■ Job
Turn the lines below into a Markdown table, with a Row column numbering each line and a Text column holding the line itself. Skip any blank lines, and leave the pictures out.

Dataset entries
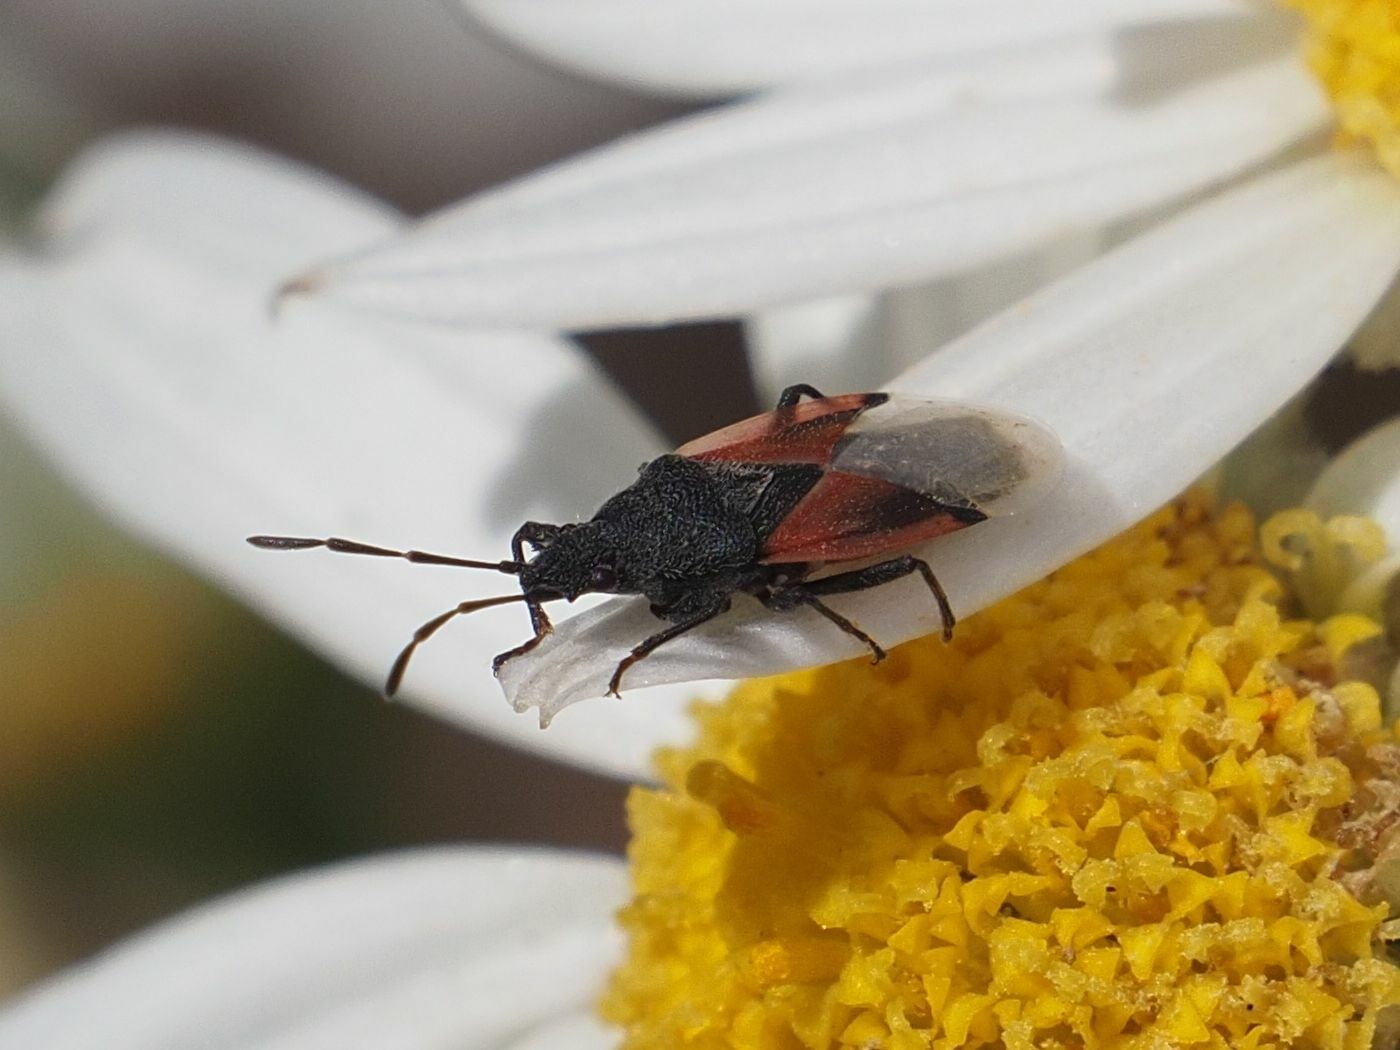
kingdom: Animalia
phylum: Arthropoda
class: Insecta
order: Hemiptera
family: Oxycarenidae
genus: Oxycarenus
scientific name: Oxycarenus lavaterae
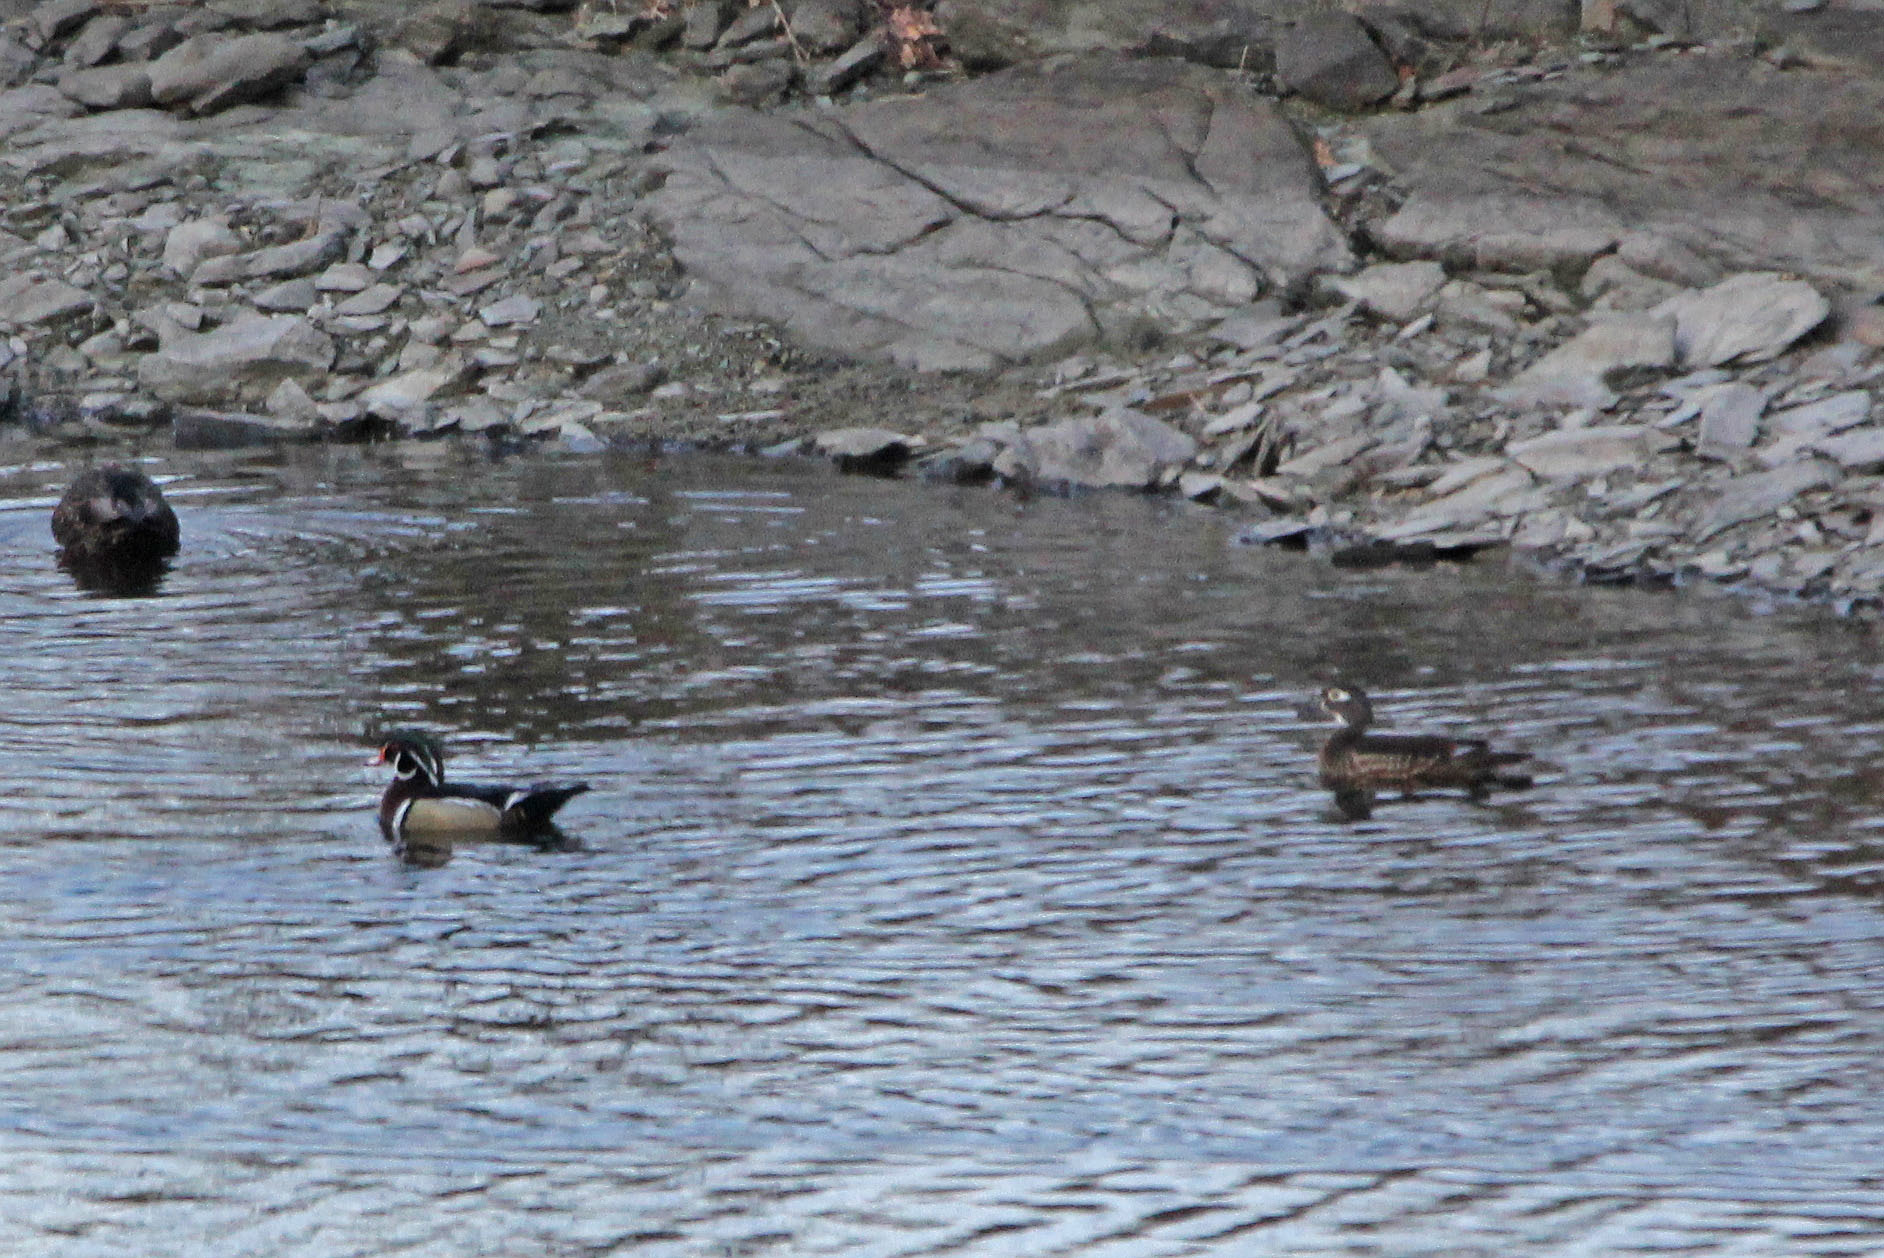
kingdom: Animalia
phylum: Chordata
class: Aves
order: Anseriformes
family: Anatidae
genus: Aix
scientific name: Aix sponsa
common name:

■ Result for this task
| Row | Text |
|---|---|
| 1 | kingdom: Animalia |
| 2 | phylum: Arthropoda |
| 3 | class: Insecta |
| 4 | order: Hemiptera |
| 5 | family: Oxycarenidae |
| 6 | genus: Oxycarenus |
| 7 | scientific name: Oxycarenus lavaterae |
| 8 | kingdom: Animalia |
| 9 | phylum: Chordata |
| 10 | class: Aves |
| 11 | order: Anseriformes |
| 12 | family: Anatidae |
| 13 | genus: Aix |
| 14 | scientific name: Aix sponsa |
| 15 | common name: |